> **Set problem 1**
Repeat the entries below word for word, starting at the line that contains "scientific name: Mycena epipterygia" and ending at the final line of the entries.

> **Passage shown**

☆ ☆ ☆

Our company founders, who were consulting for the government at the time, had backgrounds in both geo-temporal capabilities and using GPUs, which were just starting to be recognized as a general-purpose compute device, and ideal for building a database. The product was born in that context. A patent was granted to the founders for the concurrency design that really exploited the GPU. That work won one of the first IDC HPC Innovation Excellence Awards.
Around the same time, the U.S. Postal Service (USPS) was looking for a database to start collecting breadcrumb information from all of their carriers, mail delivery vehicles, and postal workers. They were bringing the data in, but they could not do analytics on that data in real time. One of the first commercial implementations of the database that Kinetica had developed was with the USPS. This work with the USPS won a second HPC Innovation Award.
Evolution of Data Processing

So where does a GPU database fit in the evolution of data processing? The patterns of large-scale data warehousing were well-established in the 1990s. In the early 2000s, with the advent of the Internet, petabyte scale requirements and scale-out storage came in. Storing massive volumes of data became more affordable, but performance was slow.
As memory became cheaper and much more available, the prospect of doing large-scale in-memory processing also became available, with products like SAP’s HANA and MemSQL entering the market. At this point, one could observe that networks were ubiquitously fast. Storage was fast, available and deep, with flash storage and four-terabyte drives. In terms of memory, it wasn’t unusual to have 512 gigs or a terabyte of RAM in a machine, so at the point where those limits are removed, traditional existing databases were compute-bound.
This is, in one sense, like the fourth wall. Once the other constraints are removed, what is it that forces traditional systems, even in memory systems, to have very, very wide horizontal scale and bloat? It’s because they’re adding machines to bring sufficient compute into the mix to meet SLAs on lots of data. This is where the next step is. Kinetica’s product was designed from the beginning to exploit the massive compute capability provided by GPUs, so these are very compute-dense devices. The Kinetica database uses simple flat data structures to feed the GPUs as efficiently as possible. It’s a database designed from the ground up to parallelize as much as possible to really use all of that intense compute capability by the GPU.
GPU Acceleration Overcomes Processing Bottlenecks

Let’s talk a little bit about the GPU and the history and why it’s so relevant today. About 20 years ago, NVIDIA produced the first GPU chip, and it was really designed initially for the 3D visualization market and gaming. The key point is that the construct for that processor was designed to do really large tasks in parallel. Compare that with the CPU, which is designed to really do stuff to manage commands sequentially. If you look at the GPU architecture, it is really different in the way that you build these chips. The chips themselves have thousands of cores of processing. For example, the latest Pascal chip that we’re shipping has over 3,000 cores on a single chip, compared to a CPU, which has roughly 8 to 32 cores per CPU.

☆ ☆ ☆

> **Set problem 2**
Output the section of the GPU database passage that starts at "Let’s talk a" and ends at "cores per CPU.", copying it word for word.

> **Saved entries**
☆ ☆ ☆

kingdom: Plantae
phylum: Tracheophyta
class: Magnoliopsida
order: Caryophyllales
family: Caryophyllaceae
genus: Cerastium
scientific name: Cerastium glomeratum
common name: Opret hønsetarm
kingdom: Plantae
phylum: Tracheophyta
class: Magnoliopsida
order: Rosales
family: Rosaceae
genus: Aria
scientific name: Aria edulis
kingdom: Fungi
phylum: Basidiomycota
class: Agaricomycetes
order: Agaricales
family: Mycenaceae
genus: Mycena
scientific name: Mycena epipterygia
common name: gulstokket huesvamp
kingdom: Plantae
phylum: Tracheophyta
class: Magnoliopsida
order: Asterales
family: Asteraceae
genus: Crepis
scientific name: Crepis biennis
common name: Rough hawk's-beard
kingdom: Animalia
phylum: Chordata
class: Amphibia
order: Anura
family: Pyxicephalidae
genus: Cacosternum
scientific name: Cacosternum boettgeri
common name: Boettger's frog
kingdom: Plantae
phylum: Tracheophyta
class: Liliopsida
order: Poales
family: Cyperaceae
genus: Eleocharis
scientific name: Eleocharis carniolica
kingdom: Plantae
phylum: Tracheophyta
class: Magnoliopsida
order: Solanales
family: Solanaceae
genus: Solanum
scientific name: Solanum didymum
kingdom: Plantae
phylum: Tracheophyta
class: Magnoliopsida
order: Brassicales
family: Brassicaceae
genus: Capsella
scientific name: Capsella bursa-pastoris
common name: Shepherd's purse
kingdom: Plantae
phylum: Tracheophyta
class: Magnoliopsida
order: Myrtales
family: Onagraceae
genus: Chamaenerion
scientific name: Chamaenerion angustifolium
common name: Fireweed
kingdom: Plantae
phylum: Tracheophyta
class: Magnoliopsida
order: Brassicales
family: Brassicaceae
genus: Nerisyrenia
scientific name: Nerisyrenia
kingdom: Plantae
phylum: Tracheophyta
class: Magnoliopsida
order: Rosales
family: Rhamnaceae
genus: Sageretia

☆ ☆ ☆

> **Right answer 1**
scientific name: Mycena epipterygia
common name: gulstokket huesvamp
kingdom: Plantae
phylum: Tracheophyta
class: Magnoliopsida
order: Asterales
family: Asteraceae
genus: Crepis
scientific name: Crepis biennis
common name: Rough hawk's-beard
kingdom: Animalia
phylum: Chordata
class: Amphibia
order: Anura
family: Pyxicephalidae
genus: Cacosternum
scientific name: Cacosternum boettgeri
common name: Boettger's frog
kingdom: Plantae
phylum: Tracheophyta
class: Liliopsida
order: Poales
family: Cyperaceae
genus: Eleocharis
scientific name: Eleocharis carniolica
kingdom: Plantae
phylum: Tracheophyta
class: Magnoliopsida
order: Solanales
family: Solanaceae
genus: Solanum
scientific name: Solanum didymum
kingdom: Plantae
phylum: Tracheophyta
class: Magnoliopsida
order: Brassicales
family: Brassicaceae
genus: Capsella
scientific name: Capsella bursa-pastoris
common name: Shepherd's purse
kingdom: Plantae
phylum: Tracheophyta
class: Magnoliopsida
order: Myrtales
family: Onagraceae
genus: Chamaenerion
scientific name: Chamaenerion angustifolium
common name: Fireweed
kingdom: Plantae
phylum: Tracheophyta
class: Magnoliopsida
order: Brassicales
family: Brassicaceae
genus: Nerisyrenia
scientific name: Nerisyrenia
kingdom: Plantae
phylum: Tracheophyta
class: Magnoliopsida
order: Rosales
family: Rhamnaceae
genus: Sageretia

> **Right answer 2**
Let’s talk a little bit about the GPU and the history and why it’s so relevant today. About 20 years ago, NVIDIA produced the first GPU chip, and it was really designed initially for the 3D visualization market and gaming. The key point is that the construct for that processor was designed to do really large tasks in parallel. Compare that with the CPU, which is designed to really do stuff to manage commands sequentially. If you look at the GPU architecture, it is really different in the way that you build these chips. The chips themselves have thousands of cores of processing. For example, the latest Pascal chip that we’re shipping has over 3,000 cores on a single chip, compared to a CPU, which has roughly 8 to 32 cores per CPU.